А тётя Мотя уже шла к нам и протягивала две ржаные лепёшки. Лицо её было попрежнему неподвижно и угрюмо покорно.

— Нате-ка, орлятки, поешьте моё печенье, — прогудела она ворчливо, но я уже знал, что этой своей ворчливостью она выражает сердечность и ласку. — Где он там, Гаврюша-то? Поди-ка, поди-ка, паренёчек! Не побрезгуй моей стряпнёй-то. Угощенье от души — слаще мёда-сахара.

Гаврюшка стоял в сенцах и со страхом глядел на неё: должно быть, она казалась ему зловещей колдуньей или бабой-ягой. Меня забавлял и злил его страх. Я засмеялся и потянул его за руку.

— Ну, чего ты трусишь? Чай, не кулак тебе суёт тётя Мотя-то, а горячую лепёшку. Я и то твоего отца не боюсь.

— Я сказал тебе: отца не тронь! — враждебно крикнул он и рванул свою руку. — Тронешь ещё раз — насовсем раздружимся. Мой папаша хороший. Это ничего, что он пьёт. А когда пьёт, он всех жалеет. Лучше пойдём, а то все лодки цепями прикуют.

Тётя Мотя вышла в сени и хотела погладить по голове Гаврюшку, но он в ужасе отскочил в сторону. Я засмеялся.

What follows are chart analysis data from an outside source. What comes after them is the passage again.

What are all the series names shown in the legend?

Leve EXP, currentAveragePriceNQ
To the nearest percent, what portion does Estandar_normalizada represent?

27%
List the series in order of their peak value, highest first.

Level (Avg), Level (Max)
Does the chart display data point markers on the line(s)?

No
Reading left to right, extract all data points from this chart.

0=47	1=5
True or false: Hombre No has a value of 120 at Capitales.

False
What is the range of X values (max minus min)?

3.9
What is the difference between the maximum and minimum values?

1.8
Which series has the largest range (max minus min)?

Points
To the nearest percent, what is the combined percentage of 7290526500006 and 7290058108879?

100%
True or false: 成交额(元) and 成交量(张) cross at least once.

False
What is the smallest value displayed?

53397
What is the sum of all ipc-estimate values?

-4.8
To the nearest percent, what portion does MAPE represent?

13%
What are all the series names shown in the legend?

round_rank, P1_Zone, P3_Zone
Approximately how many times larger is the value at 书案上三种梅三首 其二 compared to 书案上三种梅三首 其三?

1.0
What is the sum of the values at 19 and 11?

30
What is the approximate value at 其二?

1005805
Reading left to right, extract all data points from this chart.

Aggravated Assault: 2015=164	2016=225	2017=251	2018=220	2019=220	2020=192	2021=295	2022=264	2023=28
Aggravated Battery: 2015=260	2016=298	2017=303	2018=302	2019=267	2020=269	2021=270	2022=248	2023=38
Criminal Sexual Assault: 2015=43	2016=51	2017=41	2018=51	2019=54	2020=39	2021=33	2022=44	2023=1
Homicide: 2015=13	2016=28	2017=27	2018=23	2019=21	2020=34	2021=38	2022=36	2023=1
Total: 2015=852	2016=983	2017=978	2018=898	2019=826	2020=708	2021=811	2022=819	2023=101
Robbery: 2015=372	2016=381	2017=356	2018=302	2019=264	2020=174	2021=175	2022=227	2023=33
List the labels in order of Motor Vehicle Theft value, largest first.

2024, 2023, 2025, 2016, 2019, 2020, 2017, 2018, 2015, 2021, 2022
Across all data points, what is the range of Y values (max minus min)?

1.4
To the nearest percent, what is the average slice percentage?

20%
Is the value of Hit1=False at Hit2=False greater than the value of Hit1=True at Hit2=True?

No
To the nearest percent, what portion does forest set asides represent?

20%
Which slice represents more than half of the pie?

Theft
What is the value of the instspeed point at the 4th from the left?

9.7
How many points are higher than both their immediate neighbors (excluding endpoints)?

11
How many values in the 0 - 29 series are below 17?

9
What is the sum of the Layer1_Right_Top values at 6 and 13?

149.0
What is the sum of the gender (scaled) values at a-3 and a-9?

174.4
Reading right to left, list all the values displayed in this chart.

— Ах вы, дети боговы! — проворчала она и сунула лепёшки мне и Гаврюшке. Он молча и послушно взял лепёшку, похожую на подошву, и растерянно улыбнулся. — Все дети боговы, да отцы-матери убогие. У меня вот тоже был такой же, как вы, паренёчек, да утонул… здесь и утонул… в моряну… Не углядела, не порадела, вот и несу скорбь свою в наказанье.

Лицо её попрежнему было неподвижно и безучастно. Говорила она о своём сынишке, как о чужом мальчике, и мне казалось странным, что она никак не выразила своего горя — не взволновалась и не всплакнула.